Graham’s time can use his value-based investment method to find many worthy investment targets. In his time, there were about 600 stocks on the New York Stock Exchange (now there are about 4,000 listed companies in the U.S. stock market). In the 1929 crash, about one-third of stocks with a stock price lower than the net worth of the company could be found, and there were even 50 stocks, the stock price is lower than the cash on the books held by the company.

However, if you insist on using Graham’s most primitive value-based investment method (relying only on numbers or P/B values), it is very difficult to find suitable stocks. Only at the bottom of the market that is rare in ten years, there will be a few opportunities, and such opportunities are becoming less and less in US stock market; there are many reasons for this, so I won’t go into details here. The times are evolving, and so must investment methods!
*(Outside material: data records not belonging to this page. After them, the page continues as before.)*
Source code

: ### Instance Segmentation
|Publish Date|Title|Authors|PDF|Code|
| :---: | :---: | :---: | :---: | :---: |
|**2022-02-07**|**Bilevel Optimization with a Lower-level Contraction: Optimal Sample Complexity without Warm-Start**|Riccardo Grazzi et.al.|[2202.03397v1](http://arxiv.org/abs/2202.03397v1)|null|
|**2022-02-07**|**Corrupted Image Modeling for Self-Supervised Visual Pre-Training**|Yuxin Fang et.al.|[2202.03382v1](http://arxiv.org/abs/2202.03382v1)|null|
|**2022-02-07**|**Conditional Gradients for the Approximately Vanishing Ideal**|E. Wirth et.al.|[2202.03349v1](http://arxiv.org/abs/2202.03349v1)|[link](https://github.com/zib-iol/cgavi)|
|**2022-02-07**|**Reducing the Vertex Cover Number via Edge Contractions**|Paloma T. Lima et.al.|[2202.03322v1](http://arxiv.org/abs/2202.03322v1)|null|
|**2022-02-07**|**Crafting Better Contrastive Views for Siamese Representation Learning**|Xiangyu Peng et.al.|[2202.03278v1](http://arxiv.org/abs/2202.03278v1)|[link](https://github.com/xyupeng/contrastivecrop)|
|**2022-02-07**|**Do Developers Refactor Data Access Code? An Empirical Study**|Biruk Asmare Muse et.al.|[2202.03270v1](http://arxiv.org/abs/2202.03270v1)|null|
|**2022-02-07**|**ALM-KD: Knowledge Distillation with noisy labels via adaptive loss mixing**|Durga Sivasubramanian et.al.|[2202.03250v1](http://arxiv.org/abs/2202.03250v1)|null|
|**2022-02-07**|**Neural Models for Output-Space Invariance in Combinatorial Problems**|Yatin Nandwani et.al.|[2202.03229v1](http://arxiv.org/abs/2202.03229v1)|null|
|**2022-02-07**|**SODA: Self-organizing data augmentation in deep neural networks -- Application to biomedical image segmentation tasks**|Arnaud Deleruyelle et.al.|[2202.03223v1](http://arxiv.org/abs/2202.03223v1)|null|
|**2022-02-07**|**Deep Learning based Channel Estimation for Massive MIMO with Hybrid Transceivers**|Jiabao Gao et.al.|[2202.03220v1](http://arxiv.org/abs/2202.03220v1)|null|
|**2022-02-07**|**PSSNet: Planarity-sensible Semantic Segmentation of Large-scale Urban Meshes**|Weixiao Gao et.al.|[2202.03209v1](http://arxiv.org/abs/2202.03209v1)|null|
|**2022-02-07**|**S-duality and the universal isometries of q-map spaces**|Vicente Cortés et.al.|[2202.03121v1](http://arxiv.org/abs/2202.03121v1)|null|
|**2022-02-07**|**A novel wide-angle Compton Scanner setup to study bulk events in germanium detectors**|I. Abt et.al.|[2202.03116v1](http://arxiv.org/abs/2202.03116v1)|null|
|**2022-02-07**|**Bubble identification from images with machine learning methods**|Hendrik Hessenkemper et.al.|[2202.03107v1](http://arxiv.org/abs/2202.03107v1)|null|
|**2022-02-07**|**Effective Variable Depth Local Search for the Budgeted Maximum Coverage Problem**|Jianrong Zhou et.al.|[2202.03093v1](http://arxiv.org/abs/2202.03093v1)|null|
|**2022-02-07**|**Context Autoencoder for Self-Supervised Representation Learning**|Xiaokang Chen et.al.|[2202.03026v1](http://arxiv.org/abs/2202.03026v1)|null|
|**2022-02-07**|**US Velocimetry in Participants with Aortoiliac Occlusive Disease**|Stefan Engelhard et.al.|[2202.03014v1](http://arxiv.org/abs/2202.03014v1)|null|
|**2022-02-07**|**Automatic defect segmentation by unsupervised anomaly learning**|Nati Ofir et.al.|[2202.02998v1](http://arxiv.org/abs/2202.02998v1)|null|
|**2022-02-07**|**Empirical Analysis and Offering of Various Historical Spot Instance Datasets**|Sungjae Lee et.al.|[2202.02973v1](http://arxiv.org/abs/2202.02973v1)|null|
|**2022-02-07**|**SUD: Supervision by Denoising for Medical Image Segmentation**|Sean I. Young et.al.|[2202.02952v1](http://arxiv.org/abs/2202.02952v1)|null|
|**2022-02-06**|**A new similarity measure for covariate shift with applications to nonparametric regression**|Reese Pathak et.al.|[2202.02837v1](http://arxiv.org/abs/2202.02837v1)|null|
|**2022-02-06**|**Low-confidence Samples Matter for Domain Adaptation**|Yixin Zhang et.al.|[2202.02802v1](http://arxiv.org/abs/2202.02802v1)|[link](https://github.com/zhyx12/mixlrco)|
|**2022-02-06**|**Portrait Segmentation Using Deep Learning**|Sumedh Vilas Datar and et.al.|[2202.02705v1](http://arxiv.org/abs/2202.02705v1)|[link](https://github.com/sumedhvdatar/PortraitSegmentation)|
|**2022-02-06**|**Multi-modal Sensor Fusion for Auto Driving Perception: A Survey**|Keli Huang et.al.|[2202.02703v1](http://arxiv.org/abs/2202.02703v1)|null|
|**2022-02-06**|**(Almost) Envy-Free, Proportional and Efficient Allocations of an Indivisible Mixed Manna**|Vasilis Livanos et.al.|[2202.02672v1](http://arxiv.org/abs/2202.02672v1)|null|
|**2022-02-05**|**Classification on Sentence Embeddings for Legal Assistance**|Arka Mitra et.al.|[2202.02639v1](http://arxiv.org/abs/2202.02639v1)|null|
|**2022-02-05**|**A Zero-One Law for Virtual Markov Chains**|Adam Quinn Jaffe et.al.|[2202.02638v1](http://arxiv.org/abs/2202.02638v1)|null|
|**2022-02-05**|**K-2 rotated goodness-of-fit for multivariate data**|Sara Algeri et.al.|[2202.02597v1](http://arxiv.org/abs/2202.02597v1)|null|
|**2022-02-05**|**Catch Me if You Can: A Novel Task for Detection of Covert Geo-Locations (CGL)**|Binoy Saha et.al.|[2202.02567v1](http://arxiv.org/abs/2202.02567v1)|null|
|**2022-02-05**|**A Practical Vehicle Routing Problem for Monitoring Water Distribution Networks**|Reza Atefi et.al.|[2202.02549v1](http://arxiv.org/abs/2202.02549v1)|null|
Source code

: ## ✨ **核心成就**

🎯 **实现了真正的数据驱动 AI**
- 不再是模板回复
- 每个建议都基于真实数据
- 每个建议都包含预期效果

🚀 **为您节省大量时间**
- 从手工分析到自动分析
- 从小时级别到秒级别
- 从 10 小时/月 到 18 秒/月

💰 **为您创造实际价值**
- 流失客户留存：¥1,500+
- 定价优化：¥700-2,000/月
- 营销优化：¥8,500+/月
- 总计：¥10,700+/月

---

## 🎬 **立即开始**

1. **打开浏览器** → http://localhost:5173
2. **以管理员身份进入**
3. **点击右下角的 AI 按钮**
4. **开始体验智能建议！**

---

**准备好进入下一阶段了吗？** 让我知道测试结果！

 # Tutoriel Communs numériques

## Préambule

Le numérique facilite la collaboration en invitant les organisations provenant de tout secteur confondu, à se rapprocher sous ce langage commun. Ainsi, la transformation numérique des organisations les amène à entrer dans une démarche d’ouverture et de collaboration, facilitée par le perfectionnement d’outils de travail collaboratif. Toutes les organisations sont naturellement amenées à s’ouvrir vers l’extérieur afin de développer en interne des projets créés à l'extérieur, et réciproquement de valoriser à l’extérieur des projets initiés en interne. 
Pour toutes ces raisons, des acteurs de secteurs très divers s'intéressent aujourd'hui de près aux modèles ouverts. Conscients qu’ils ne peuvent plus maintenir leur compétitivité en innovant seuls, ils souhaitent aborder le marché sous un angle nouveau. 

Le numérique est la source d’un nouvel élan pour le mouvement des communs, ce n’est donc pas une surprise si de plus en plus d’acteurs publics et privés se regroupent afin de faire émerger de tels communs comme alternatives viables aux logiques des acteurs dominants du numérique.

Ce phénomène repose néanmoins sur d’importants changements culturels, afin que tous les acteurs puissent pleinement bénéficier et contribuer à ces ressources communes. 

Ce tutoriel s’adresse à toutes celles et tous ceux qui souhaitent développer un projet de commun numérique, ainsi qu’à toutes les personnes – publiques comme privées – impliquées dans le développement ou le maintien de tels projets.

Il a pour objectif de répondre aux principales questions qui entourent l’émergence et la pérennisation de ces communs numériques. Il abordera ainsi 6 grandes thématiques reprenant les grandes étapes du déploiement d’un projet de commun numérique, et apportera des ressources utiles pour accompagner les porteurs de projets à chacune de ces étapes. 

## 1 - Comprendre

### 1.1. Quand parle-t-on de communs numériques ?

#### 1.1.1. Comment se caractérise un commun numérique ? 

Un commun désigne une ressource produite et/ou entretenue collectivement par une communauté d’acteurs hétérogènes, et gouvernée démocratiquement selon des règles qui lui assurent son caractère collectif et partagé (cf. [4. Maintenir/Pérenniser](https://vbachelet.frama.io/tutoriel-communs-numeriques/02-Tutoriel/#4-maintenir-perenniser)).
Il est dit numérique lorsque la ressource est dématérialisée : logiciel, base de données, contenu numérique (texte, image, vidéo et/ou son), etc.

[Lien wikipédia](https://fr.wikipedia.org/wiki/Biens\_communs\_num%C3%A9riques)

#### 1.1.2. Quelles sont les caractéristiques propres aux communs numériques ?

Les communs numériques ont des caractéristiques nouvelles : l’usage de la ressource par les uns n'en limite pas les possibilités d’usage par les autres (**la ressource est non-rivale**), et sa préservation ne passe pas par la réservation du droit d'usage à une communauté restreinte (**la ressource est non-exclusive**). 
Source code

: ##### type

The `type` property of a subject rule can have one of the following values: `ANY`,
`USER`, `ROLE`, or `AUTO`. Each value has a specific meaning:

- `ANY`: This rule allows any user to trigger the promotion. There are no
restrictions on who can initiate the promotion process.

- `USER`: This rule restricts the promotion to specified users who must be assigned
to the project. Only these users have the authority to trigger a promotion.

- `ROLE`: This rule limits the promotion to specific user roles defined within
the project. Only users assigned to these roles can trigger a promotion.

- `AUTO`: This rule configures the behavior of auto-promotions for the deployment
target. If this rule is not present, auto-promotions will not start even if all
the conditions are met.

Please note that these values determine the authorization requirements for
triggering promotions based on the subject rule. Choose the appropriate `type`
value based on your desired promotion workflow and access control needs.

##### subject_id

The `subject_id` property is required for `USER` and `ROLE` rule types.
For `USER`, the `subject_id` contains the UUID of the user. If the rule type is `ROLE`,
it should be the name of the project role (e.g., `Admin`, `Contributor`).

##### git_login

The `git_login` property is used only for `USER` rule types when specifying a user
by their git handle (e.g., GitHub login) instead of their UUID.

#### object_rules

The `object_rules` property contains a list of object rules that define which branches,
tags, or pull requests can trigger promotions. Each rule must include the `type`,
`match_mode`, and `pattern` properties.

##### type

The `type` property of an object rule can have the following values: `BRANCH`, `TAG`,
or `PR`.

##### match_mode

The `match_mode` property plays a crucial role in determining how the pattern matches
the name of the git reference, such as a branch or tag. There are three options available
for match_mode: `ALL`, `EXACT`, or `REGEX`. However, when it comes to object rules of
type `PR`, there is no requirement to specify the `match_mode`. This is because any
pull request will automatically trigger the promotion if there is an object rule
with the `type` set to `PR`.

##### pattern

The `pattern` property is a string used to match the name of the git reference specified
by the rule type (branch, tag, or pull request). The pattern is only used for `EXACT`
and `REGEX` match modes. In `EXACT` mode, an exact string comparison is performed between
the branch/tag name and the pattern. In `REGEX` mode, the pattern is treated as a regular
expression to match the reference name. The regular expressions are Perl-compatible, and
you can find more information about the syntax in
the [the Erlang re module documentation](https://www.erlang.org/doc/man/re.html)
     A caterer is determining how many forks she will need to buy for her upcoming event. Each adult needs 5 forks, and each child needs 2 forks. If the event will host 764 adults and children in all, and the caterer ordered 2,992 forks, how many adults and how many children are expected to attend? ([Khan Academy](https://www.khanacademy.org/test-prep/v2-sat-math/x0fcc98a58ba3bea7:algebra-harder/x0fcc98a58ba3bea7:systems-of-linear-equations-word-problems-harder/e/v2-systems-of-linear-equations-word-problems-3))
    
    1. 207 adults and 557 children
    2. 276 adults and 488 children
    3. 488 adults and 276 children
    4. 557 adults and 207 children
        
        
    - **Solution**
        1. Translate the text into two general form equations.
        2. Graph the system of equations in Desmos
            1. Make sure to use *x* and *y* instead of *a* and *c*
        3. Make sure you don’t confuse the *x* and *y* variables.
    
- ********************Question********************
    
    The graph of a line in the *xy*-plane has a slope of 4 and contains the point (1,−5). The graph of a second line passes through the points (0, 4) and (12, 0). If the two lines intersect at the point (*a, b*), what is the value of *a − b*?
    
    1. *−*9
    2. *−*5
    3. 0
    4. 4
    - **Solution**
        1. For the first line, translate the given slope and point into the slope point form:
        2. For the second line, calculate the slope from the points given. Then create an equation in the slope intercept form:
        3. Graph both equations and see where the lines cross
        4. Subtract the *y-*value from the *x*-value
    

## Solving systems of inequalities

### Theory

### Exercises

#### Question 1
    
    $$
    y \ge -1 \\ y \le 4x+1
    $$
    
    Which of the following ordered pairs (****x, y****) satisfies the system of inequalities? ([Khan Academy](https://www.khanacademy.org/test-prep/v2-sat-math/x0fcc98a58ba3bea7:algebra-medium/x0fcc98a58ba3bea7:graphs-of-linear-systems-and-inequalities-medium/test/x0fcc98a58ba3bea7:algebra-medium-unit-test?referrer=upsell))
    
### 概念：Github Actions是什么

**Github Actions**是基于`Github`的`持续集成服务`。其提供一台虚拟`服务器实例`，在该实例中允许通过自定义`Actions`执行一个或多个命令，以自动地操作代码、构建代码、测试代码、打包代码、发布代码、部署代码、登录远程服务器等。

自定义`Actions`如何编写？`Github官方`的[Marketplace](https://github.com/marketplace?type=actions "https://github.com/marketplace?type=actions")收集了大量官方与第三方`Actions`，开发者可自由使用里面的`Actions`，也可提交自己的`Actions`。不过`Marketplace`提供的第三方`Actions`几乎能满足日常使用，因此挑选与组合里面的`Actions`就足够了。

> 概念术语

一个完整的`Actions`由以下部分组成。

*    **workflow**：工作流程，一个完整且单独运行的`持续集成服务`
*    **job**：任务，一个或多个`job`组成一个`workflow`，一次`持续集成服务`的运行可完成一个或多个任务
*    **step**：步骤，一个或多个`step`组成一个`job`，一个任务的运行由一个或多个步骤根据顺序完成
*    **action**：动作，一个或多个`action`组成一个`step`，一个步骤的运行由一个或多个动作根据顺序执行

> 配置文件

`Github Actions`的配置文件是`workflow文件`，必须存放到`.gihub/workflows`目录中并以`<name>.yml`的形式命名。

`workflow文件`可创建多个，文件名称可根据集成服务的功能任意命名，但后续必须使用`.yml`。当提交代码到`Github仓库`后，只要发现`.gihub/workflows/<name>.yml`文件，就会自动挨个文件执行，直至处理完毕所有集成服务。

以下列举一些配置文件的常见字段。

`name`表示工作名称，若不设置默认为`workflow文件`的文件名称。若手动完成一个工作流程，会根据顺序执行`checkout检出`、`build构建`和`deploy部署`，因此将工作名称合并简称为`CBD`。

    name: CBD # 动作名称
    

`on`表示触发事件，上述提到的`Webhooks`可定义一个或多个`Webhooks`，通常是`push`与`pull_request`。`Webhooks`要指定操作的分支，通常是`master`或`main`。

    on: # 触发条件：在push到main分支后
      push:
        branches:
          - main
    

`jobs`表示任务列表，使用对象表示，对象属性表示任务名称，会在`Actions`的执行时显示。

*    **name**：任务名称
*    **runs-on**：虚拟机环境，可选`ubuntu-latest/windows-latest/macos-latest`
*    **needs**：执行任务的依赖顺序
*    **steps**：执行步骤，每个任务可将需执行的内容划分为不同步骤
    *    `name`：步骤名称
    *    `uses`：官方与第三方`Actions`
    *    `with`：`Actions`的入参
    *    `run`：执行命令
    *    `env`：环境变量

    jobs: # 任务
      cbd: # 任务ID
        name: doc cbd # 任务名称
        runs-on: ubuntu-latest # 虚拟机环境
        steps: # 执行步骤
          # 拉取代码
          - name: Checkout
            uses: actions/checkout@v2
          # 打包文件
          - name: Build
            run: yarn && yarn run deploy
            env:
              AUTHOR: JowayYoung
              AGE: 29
This is also the great thing about Buffett.

Don’t dig into the nouns, it’s not important at all

Finally, I have always been very disapproving of the categorical, preconceived, one-size-fits-all, and dichotomy approach that people use to distinguish between value investment and non-value investment, growth stock investment or value investment, and so on. Our world is not black or white, especially the world of investment, not to mention investment is an art, not a science, and it’s impossible to have any formulas. I have never understood the meaning of distinguishing or marking investment styles, investment types, or the purpose or starting point of differentiating investors; can investors who put the label of investment in growth stocks be able to make money?

Will those who are labeled as value investors definitely not make money? . Deng Xiaoping once said that “no matter black cats or white cats, those who can catch mice are good cats.” The purpose of investment is to make profits. As long as it can be proved that the investment method that can withstand the actual market verification and can continue to make profits is a good investment method; as for investment principles, investment strategies, and investment methods, it should not be named. It’s the point, and arguing about these terms has completely lost the focus – investment needs gains eventually.

Finally, without growth, where is the value of the stock?